= Multidimensional organization =

Organization that works simultaneously in multiple dimensions

A multidimensional organization is an organization that pursues its objectives simultaneously through multiple dimensions (product, region, account, market segment).

The multidimensional organization was discussed as early as the 1970s. It required the combination of the fall of costs of information, the development of dynamic multidimensional markets, and a new generation of workers and managers, to create this paradigm shift in organization forms.

== Introduction ==
The multidimensional organization exhibits the following:
1. the overall performance of the firm is reported simultaneously on multiple dimensions and on multiple levels;
2. each of these dimensions has a manager who is held accountable for the contribution of his dimension to the overall performance;
3. these managers depend on each other for required resources; and
4. these managers collectively are accountable for the overall performance.

== Defining characteristics ==

- The most important reported profit center in its accounting system is the customer, that is on top of a product or a region, as is common in the unit organization.
- Transaction data is owned by a central corporate office, not by units or regions.
- Information regarding the performance of the firm, especially its position with customers, is available to all managers on the different dimensions (an absence of information asymmetry).
- Contrary to the unit organization, market opportunities and resources are organized under separate responsibilities to avoid risk averse behavior with respect to market opportunities

== Cause ==

The most basic reason for the rise of the multidimensional organization is that due to the fall in costs of information, customers start to behave in multidimensional ways in terms of their preferences, in the ways in which they select and purchase goods and services, make use of distribution channels, etc.
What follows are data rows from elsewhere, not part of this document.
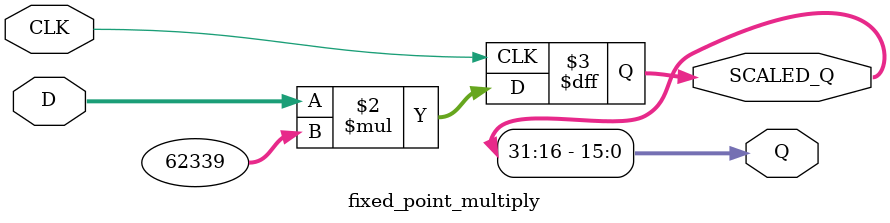
<source format=v>
`timescale 1ns / 1ps


module fixed_point_multiply(
        CLK,
        D,
        Q,
        SCALED_Q
    );
    
    parameter DATA_WIDTH = 16;
    parameter FIXED_POINT_PRECISION = 16;
    parameter SCALED_DELTA_W = 62339;
    
    input wire CLK;
    input wire [DATA_WIDTH-1:0] D;
    output wire [DATA_WIDTH-1:0] Q;
    output reg [DATA_WIDTH+FIXED_POINT_PRECISION-1:0] SCALED_Q;
    
    assign Q = SCALED_Q[DATA_WIDTH+FIXED_POINT_PRECISION-1:FIXED_POINT_PRECISION];
    
    always@(posedge CLK) begin
        SCALED_Q <= D * SCALED_DELTA_W;
    end
    
endmodule

</source>
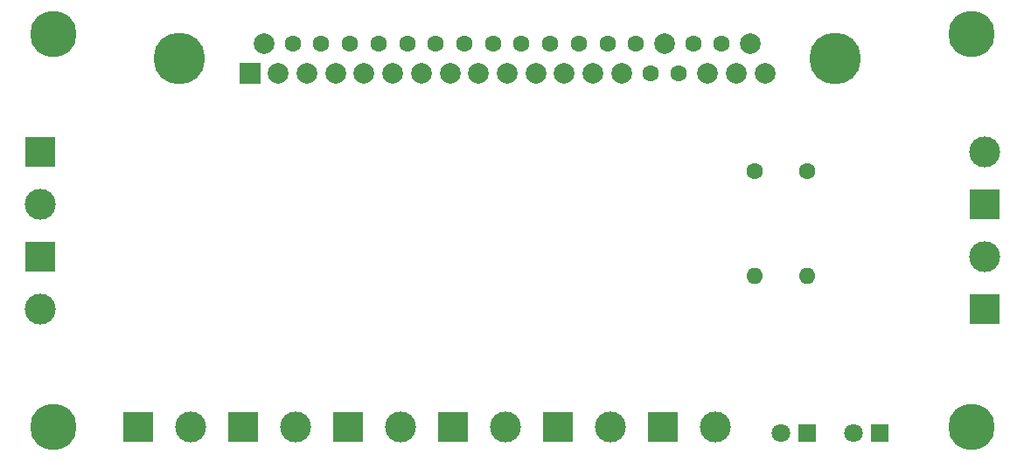
<source format=gbr>
%TF.GenerationSoftware,KiCad,Pcbnew,(6.0.7)*%
%TF.CreationDate,2022-09-12T17:06:16+03:00*%
%TF.ProjectId,io-breakout,696f2d62-7265-4616-9b6f-75742e6b6963,rev?*%
%TF.SameCoordinates,Original*%
%TF.FileFunction,Soldermask,Top*%
%TF.FilePolarity,Negative*%
%FSLAX46Y46*%
G04 Gerber Fmt 4.6, Leading zero omitted, Abs format (unit mm)*
G04 Created by KiCad (PCBNEW (6.0.7)) date 2022-09-12 17:06:16*
%MOMM*%
%LPD*%
G01*
G04 APERTURE LIST*
%ADD10R,3.000000X3.000000*%
%ADD11C,3.000000*%
%ADD12C,4.500000*%
%ADD13C,1.600000*%
%ADD14C,2.000000*%
%ADD15C,5.000000*%
%ADD16R,2.000000X2.000000*%
%ADD17O,1.600000X1.600000*%
%ADD18R,1.800000X1.800000*%
%ADD19C,1.800000*%
G04 APERTURE END LIST*
D10*
%TO.C,J3*%
X118745000Y-107950000D03*
D11*
X123825000Y-107950000D03*
%TD*%
D10*
%TO.C,J10*%
X88900000Y-81280000D03*
D11*
X88900000Y-86360000D03*
%TD*%
D10*
%TO.C,J2*%
X108585000Y-107950000D03*
D11*
X113665000Y-107950000D03*
%TD*%
D12*
%TO.C,H1*%
X179070000Y-107950000D03*
%TD*%
D13*
%TO.C,J9*%
X146615000Y-70820000D03*
X124455000Y-70820000D03*
D14*
X157695000Y-70820000D03*
D13*
X116145000Y-70820000D03*
X143845000Y-70820000D03*
X121685000Y-70820000D03*
X129995000Y-70820000D03*
X154925000Y-70820000D03*
X113375000Y-70820000D03*
X152155000Y-70820000D03*
X135535000Y-70820000D03*
D14*
X110605000Y-70820000D03*
D13*
X141075000Y-70820000D03*
X132765000Y-70820000D03*
X150770000Y-73660000D03*
X138305000Y-70820000D03*
X127225000Y-70820000D03*
X118915000Y-70820000D03*
X148000000Y-73660000D03*
D15*
X165900000Y-72240000D03*
X102400000Y-72240000D03*
D16*
X109220000Y-73660000D03*
D14*
X111990000Y-73660000D03*
X114760000Y-73660000D03*
X117530000Y-73660000D03*
X120300000Y-73660000D03*
X123070000Y-73660000D03*
X125840000Y-73660000D03*
X128610000Y-73660000D03*
X131380000Y-73660000D03*
X134150000Y-73660000D03*
X136920000Y-73660000D03*
X139690000Y-73660000D03*
X142460000Y-73660000D03*
X145230000Y-73660000D03*
X153540000Y-73660000D03*
X156310000Y-73660000D03*
X159080000Y-73660000D03*
X149385000Y-70820000D03*
%TD*%
D10*
%TO.C,J5*%
X139065000Y-107950000D03*
D11*
X144145000Y-107950000D03*
%TD*%
D10*
%TO.C,J1*%
X98425000Y-107950000D03*
D11*
X103505000Y-107950000D03*
%TD*%
D10*
%TO.C,J11*%
X88900000Y-91440000D03*
D11*
X88900000Y-96520000D03*
%TD*%
D12*
%TO.C,H2*%
X90170000Y-107950000D03*
%TD*%
D10*
%TO.C,J8*%
X180340000Y-86360000D03*
D11*
X180340000Y-81280000D03*
%TD*%
D10*
%TO.C,J7*%
X180340000Y-96520000D03*
D11*
X180340000Y-91440000D03*
%TD*%
D13*
%TO.C,R1*%
X163195000Y-83185000D03*
D17*
X163195000Y-93345000D03*
%TD*%
D12*
%TO.C,H4*%
X179070000Y-69850000D03*
%TD*%
D13*
%TO.C,R2*%
X158115000Y-83185000D03*
D17*
X158115000Y-93345000D03*
%TD*%
D12*
%TO.C,H3*%
X90170000Y-69850000D03*
%TD*%
D18*
%TO.C,D1*%
X170185000Y-108585000D03*
D19*
X167645000Y-108585000D03*
%TD*%
D10*
%TO.C,J6*%
X149225000Y-107950000D03*
D11*
X154305000Y-107950000D03*
%TD*%
D18*
%TO.C,D2*%
X163200000Y-108585000D03*
D19*
X160660000Y-108585000D03*
%TD*%
D10*
%TO.C,J4*%
X128905000Y-107950000D03*
D11*
X133985000Y-107950000D03*
%TD*%
M02*

</source>
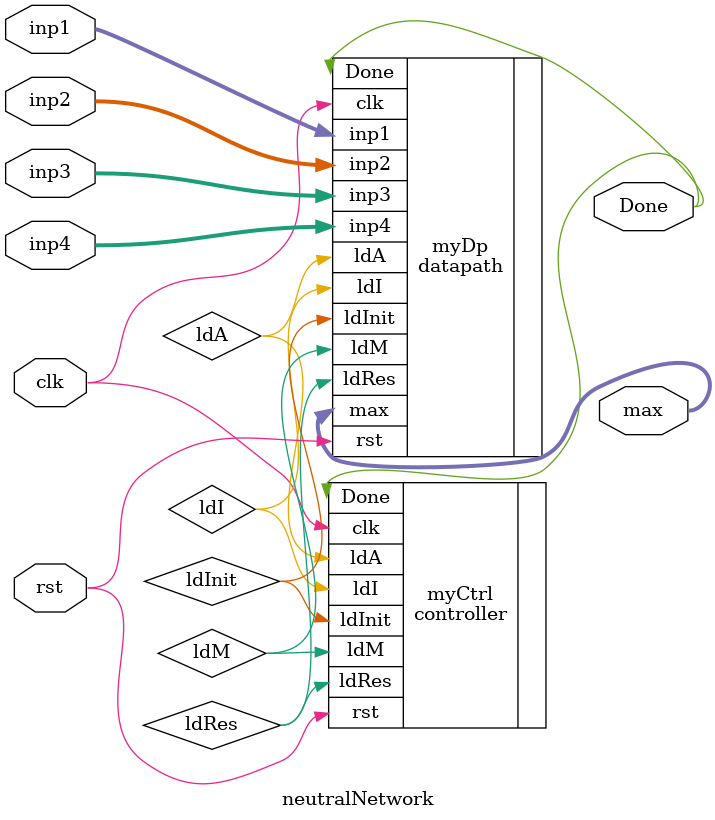
<source format=v>

module neutralNetwork(clk, rst, inp1, inp2, inp3, inp4, max, Done);

    input clk, rst;
    input [31:0] inp1, inp2, inp3, inp4;

    output [31:0] max;
        output Done;
    wire ldI, ldInit, ldM, ldRes, ldA;
    
    datapath myDp(.rst(rst), .clk(clk), .inp1(inp1), .inp2(inp2), .inp3(inp3), .inp4(inp4), .ldI(ldI), .ldA(ldA), .ldInit(ldInit), .ldM(ldM), .ldRes(ldRes), .max(max), .Done(Done));
    controller myCtrl(.rst(rst), .clk(clk), .ldI(ldI), .ldInit(ldInit), .ldM(ldM), .ldRes(ldRes), .ldA(ldA), .Done(Done));

endmodule
</source>
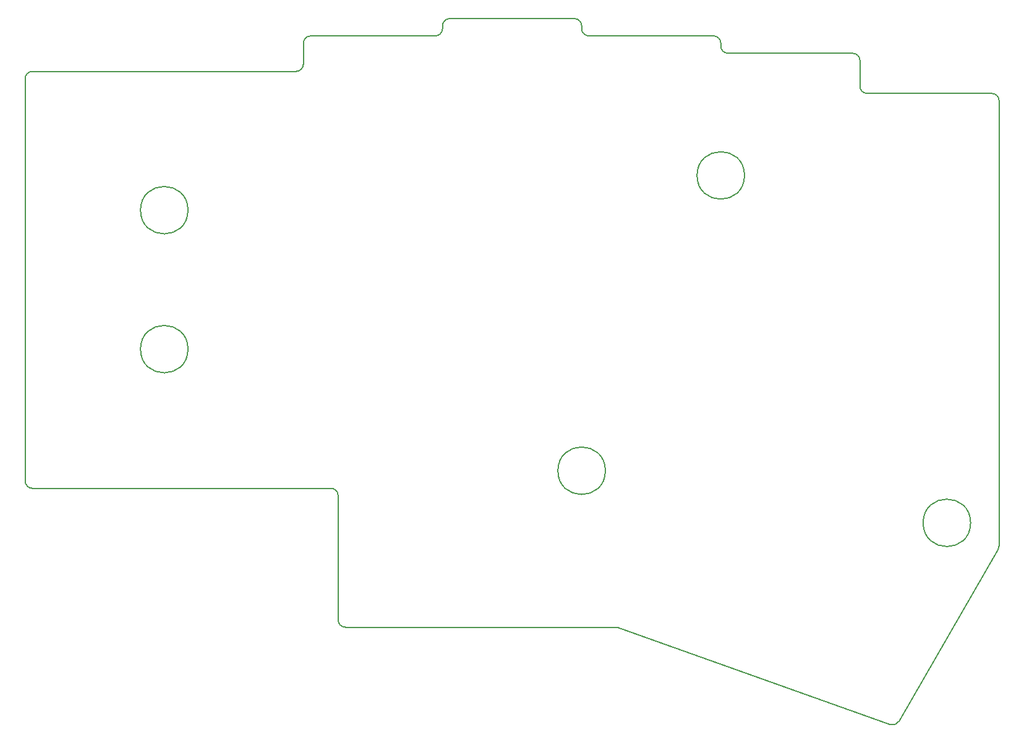
<source format=gm1>
G04 #@! TF.GenerationSoftware,KiCad,Pcbnew,(5.0.2)-1*
G04 #@! TF.CreationDate,2019-10-01T11:10:32-07:00*
G04 #@! TF.ProjectId,alexshatesu,616c6578-7368-4617-9465-73752e6b6963,rev?*
G04 #@! TF.SameCoordinates,Original*
G04 #@! TF.FileFunction,Profile,NP*
%FSLAX46Y46*%
G04 Gerber Fmt 4.6, Leading zero omitted, Abs format (unit mm)*
G04 Created by KiCad (PCBNEW (5.0.2)-1) date 2019-10-01 11:10:32 AM*
%MOMM*%
%LPD*%
G01*
G04 APERTURE LIST*
%ADD10C,0.150000*%
%ADD11C,0.200000*%
G04 APERTURE END LIST*
D10*
X119931250Y-52387500D02*
G75*
G03X119931250Y-52387500I-3250000J0D01*
G01*
X69925000Y-45243750D02*
G75*
G03X69925000Y-45243750I-3250000J0D01*
G01*
X88975000Y-4762500D02*
G75*
G03X88975000Y-4762500I-3250000J0D01*
G01*
X12775000Y-28575000D02*
G75*
G03X12775000Y-28575000I-3250000J0D01*
G01*
X12775000Y-9525000D02*
G75*
G03X12775000Y-9525000I-3250000J0D01*
G01*
D11*
X34337150Y-66694500D02*
G75*
G02X33337150Y-65694500I0J1000000D01*
G01*
X47625350Y15745000D02*
G75*
G02X48625350Y16745000I1000000J0D01*
G01*
X84725287Y14364500D02*
G75*
G02X85725287Y13364437I0J-1000000D01*
G01*
X71264301Y-66694500D02*
G75*
G02X71599970Y-66752520I0J-1000000D01*
G01*
X-8524600Y-47644500D02*
G75*
G02X-9524600Y-46644500I0J1000000D01*
G01*
X32337150Y-47644500D02*
G75*
G02X33337150Y-48644500I0J-1000000D01*
G01*
X103775200Y11983200D02*
G75*
G02X104775200Y10983200I0J-1000000D01*
G01*
X47625350Y15364500D02*
G75*
G02X46625350Y14364500I-1000000J0D01*
G01*
X105775200Y6483200D02*
G75*
G02X104775200Y7483200I0J1000000D01*
G01*
X65675350Y16745000D02*
G75*
G02X66675350Y15745000I0J-1000000D01*
G01*
X67675350Y14364500D02*
G75*
G02X66675350Y15364500I0J1000000D01*
G01*
X86725263Y11983200D02*
G75*
G02X85725263Y12983263I0J1000000D01*
G01*
X122825200Y6483200D02*
G75*
G02X123825200Y5483200I0J-1000000D01*
G01*
X123825200Y-55560589D02*
G75*
G02X123691212Y-56060612I-1000000J0D01*
G01*
X-9524600Y8505500D02*
G75*
G02X-8524600Y9505500I1000000J0D01*
G01*
X28575350Y10505500D02*
G75*
G02X27575350Y9505500I-1000000J0D01*
G01*
X110099142Y-79601306D02*
G75*
G02X108897461Y-80043263I-866012J500023D01*
G01*
X28575350Y13364500D02*
G75*
G02X29575350Y14364500I1000000J0D01*
G01*
X85725287Y13364437D02*
X85725263Y12983263D01*
X105775200Y6483200D02*
X122825200Y6483200D01*
X104775200Y10983200D02*
X104775200Y7483200D01*
X47625350Y15364500D02*
X47625350Y15745000D01*
X71264301Y-66694500D02*
X34337150Y-66694500D01*
X-9524600Y-46644500D02*
X-9524600Y8505500D01*
X29575350Y14364500D02*
X46625350Y14364500D01*
X86725263Y11983200D02*
X103775200Y11983200D01*
X67675350Y14364500D02*
X84725287Y14364500D01*
X48625350Y16745000D02*
X65675350Y16745000D01*
X32337150Y-47644500D02*
X-8524600Y-47644500D01*
X33337150Y-65694500D02*
X33337150Y-48644500D01*
X123825200Y-55560589D02*
X123825200Y5483200D01*
X110099142Y-79601307D02*
X123691212Y-56060612D01*
X-8524600Y9505500D02*
X27575350Y9505500D01*
X28575350Y10505500D02*
X28575350Y13364500D01*
X66675350Y15745000D02*
X66675350Y15364500D01*
X108897461Y-80043263D02*
X71599970Y-66752520D01*
M02*

</source>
To answer this increasing variety in customer behavior, both in private consumers and between businesses, firms need to increase their internal variety.

The multidimensional organization also answers the emergence of multidimensional strategies, in which firms not only pursue market dominance and superior efficiency, but also need to exploit economies of scale.

== Comparison to other organization forms ==

The multidimensional organization is a new organization form, compared to the U-form, the M-form and the H-form. It transcends the restrictions with the M-form or multi-unit organization, as well as the problems with the matrix-organization. Examples of firms with a multidimensional organization are IBM, Microsoft, and ASML.

=== Comparison to matrix organization ===

The differences between the multidimensional organization and the matrix organization can be summarized as below:

| Matrix organization | Multidimensional organization |
|---|---|
| One person may have two bosses, each with their own objectives | Limited number of managers work n-D, most workers within modules in hierarchy; managers having one common challenge, the performance of the firm with customer C |
| Products and regions are profit center | Customer is the primary profit center |
| Transaction data is owned by regions | Transaction data is owned by corporate headquarters |
| No shared performance information | Shared information from trusted sources on performance; no information asymmetry |
| Transfer prices between dimensions | No transfer of pricing between dimensions |
| No proper management process for planning & control | Clear management process, giving priority to most critical dimension |
| Based on economic model of unit organization | Based on economic model of exploiting intangible assets in integrated firm |

=== Relating to ERP ===

The multidimensional organization implies specific requirements on how transactions are recorded in enterprise resource planning (ERP) systems, implicating a shift away from the traditional paradigm in IT-governance of business IT-alignment. Now transactions need to be recorded, not only multidimensional, to allow multiple consolidations to occur simultaneously. Particularly, the recording needs to be neutral with respect to business models. ERP systems tend to have a technical lifetime of 10–15 years, whereas business models last for 3–5 years.